Our View: Most of the Above

November 15, 2012

PUNCHING OUT JOBS: While it goes without saying that elections have consequences, Salazar’s decision effectively rips the rug out from under companies looking to invest in Colorado

Fresh off a convincing electoral victory, it didn’t take the Obama Administration long to get back to doing what they do best:  locking up land prime for oil shale and tar sand development in the West.

Reading communications coming from the Department of the Interior might leave one with the impression that Interior Secretary Ken Salazar intended on releasing this decision to bolster his street-cred among environmentalists he hopes to work for now that he’s being forced out of Obama’s cabinet.  

But, we digress.

While it goes without saying that elections have consequences, this decision by Salazar to restrict federal land available for commercial leasing to one-third of what was previously authorized under the Bush Administration effectively rips the rug out from under companies looking to continue research and potentially up their investment in states like Colorado, Utah and Wyoming.

Further, Salazar’s decision to take lands with “wilderness characteristics” off the table for consideration flies right in the face of the role Congress, who, under the Wilderness Act of 1964, has sole authority to designate wilderness areas.

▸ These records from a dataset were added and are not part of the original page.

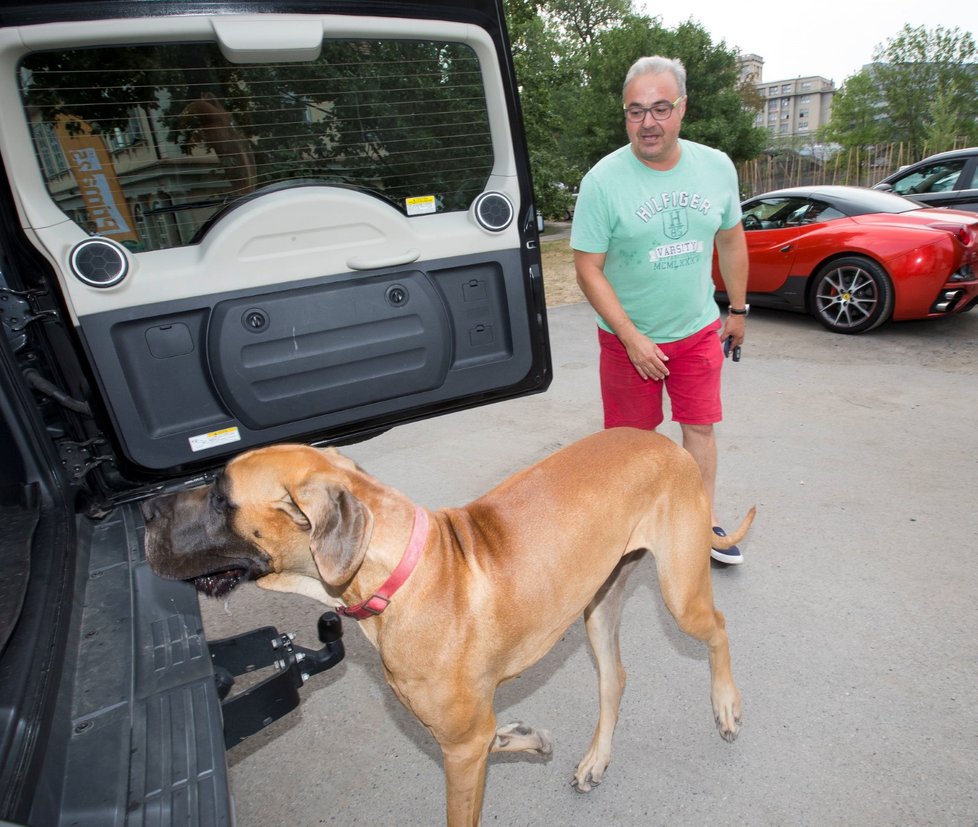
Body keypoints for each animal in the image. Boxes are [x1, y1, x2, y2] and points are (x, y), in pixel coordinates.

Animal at [141, 430, 752, 824]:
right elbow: (499, 733)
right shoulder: (467, 734)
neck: (399, 572)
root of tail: (669, 444)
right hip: (597, 601)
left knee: (721, 627)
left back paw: (726, 704)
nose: (144, 514)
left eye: (221, 498)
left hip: (680, 592)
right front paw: (527, 737)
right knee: (615, 678)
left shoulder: (461, 746)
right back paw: (595, 758)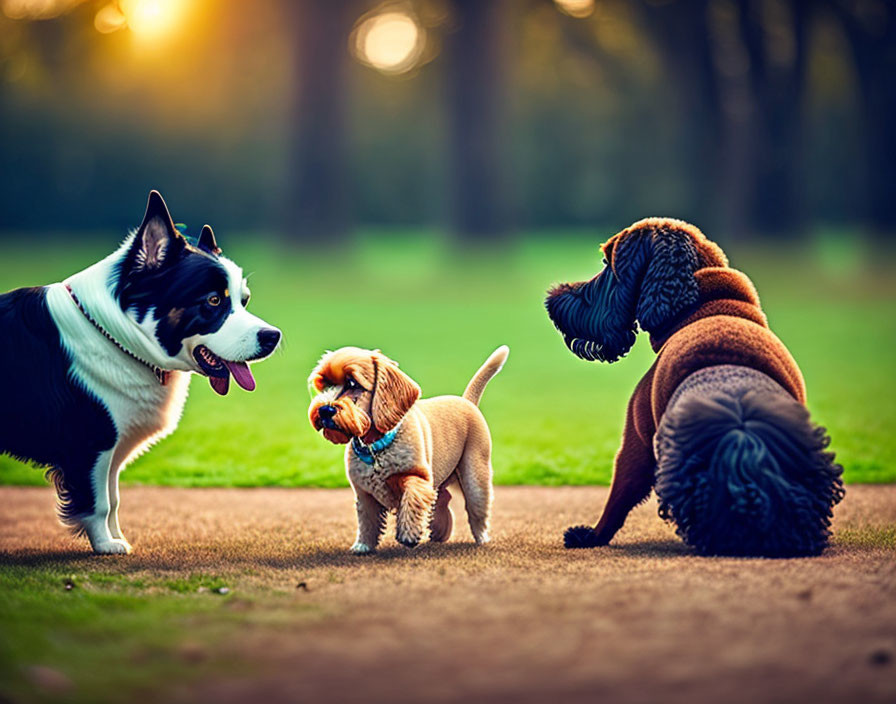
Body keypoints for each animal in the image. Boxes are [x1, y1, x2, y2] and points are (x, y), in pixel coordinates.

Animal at [0, 190, 280, 552]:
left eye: (243, 300)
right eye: (215, 301)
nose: (273, 337)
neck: (115, 334)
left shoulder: (111, 448)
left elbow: (113, 498)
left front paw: (114, 537)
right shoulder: (93, 442)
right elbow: (98, 502)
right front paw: (105, 545)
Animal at [308, 344, 508, 552]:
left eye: (353, 383)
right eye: (325, 385)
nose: (324, 410)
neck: (375, 447)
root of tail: (467, 401)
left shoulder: (419, 477)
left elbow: (412, 497)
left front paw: (409, 534)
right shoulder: (364, 494)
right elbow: (367, 521)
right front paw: (363, 545)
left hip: (474, 478)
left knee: (476, 510)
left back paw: (481, 538)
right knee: (443, 497)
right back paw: (439, 533)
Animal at [544, 217, 844, 560]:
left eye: (608, 264)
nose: (553, 299)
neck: (703, 304)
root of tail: (741, 428)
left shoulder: (636, 440)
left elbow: (618, 496)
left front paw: (592, 535)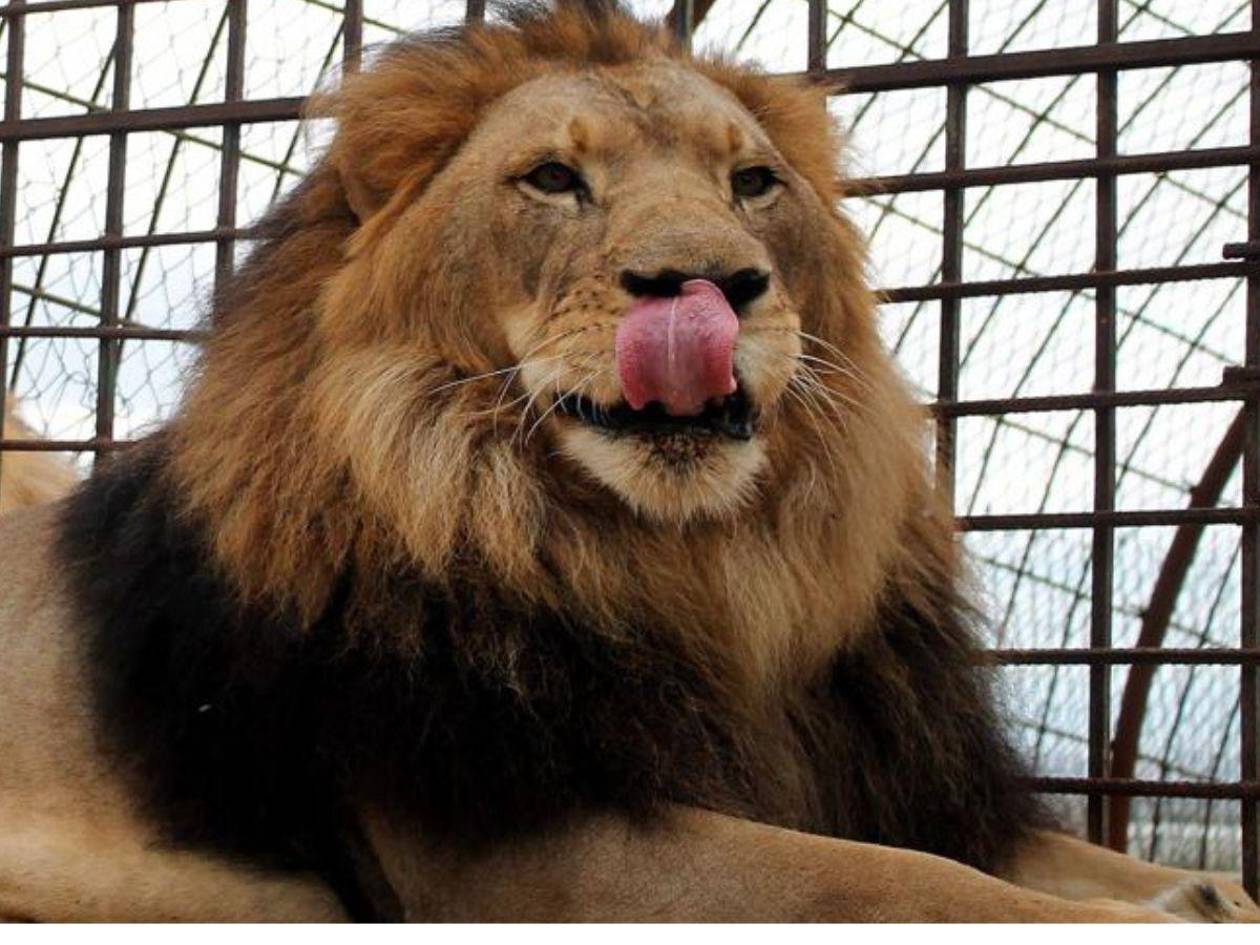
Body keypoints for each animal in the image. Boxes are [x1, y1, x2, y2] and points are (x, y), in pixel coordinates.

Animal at [0, 0, 1255, 923]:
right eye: (554, 179)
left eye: (752, 182)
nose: (709, 286)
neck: (703, 568)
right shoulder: (522, 849)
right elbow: (895, 882)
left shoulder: (876, 771)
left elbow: (1025, 856)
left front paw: (1203, 890)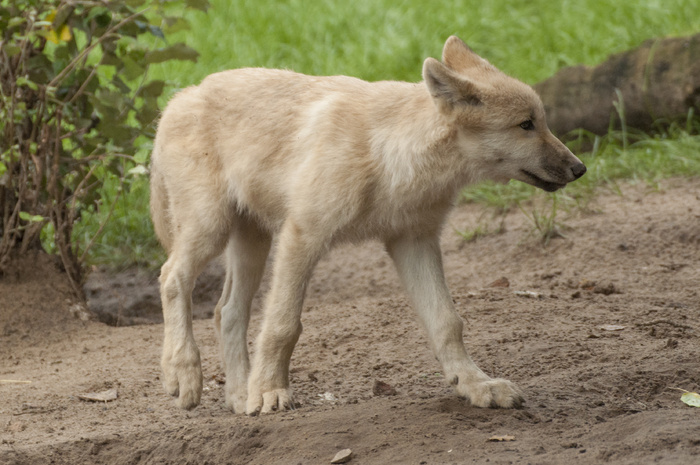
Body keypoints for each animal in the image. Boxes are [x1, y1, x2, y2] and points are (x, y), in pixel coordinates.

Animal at [152, 36, 584, 414]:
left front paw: (477, 386)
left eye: (542, 122)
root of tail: (179, 97)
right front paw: (272, 392)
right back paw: (184, 376)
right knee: (172, 276)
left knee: (225, 311)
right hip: (211, 228)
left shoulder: (414, 243)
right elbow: (282, 325)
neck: (390, 153)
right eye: (526, 125)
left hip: (252, 245)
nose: (580, 168)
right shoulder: (303, 237)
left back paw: (242, 398)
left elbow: (447, 322)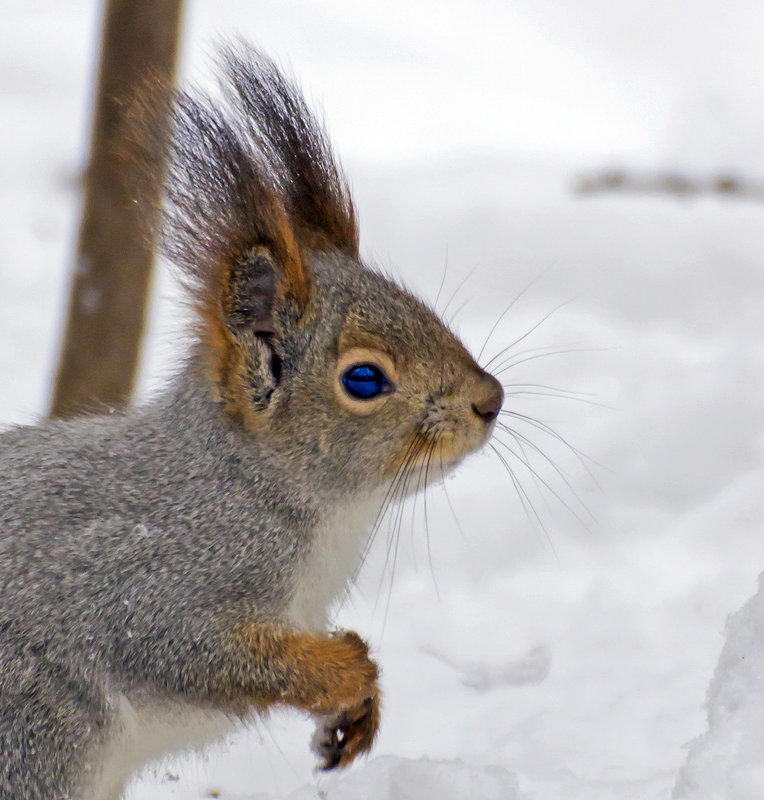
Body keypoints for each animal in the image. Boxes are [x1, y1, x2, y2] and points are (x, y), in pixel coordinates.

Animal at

Unfortunately, Obama’s foot soldiers like Colorado Senator Mark Udall (D-CO) ignored the executive branch power grab and rushed to the microphones to cheer the decision.  Udall even went so far as to suggest that this decision helps to further the development of an “all of the above energy policy.”

Right.  All of the above – except for the 1 trillion barrels of oil that lies beneath the aforementioned tri-state region, apparently.

While many of us here at The Observer occasionally stay at Holiday Inn Express hotels, none of us are petroleum geologists.  But we do believe that the federal government should be doing everything within its power to encourage research and development of this strategic resource rather than constantly throwing up road blocks to stall it.

From energy independence to job creation, breaking through on oil shale would be a tremendous boon to the State of Colorado and the West.

Western Colorado voters would be well served to remind Mr. Salazar about high unemployment and the state of their economy next time he decides to grace them with his presence.

However, we’d advise them to do so politely, as the Interior Secretary is evidently prone to violence – threating to “punch out” people in his home state, not just their economies.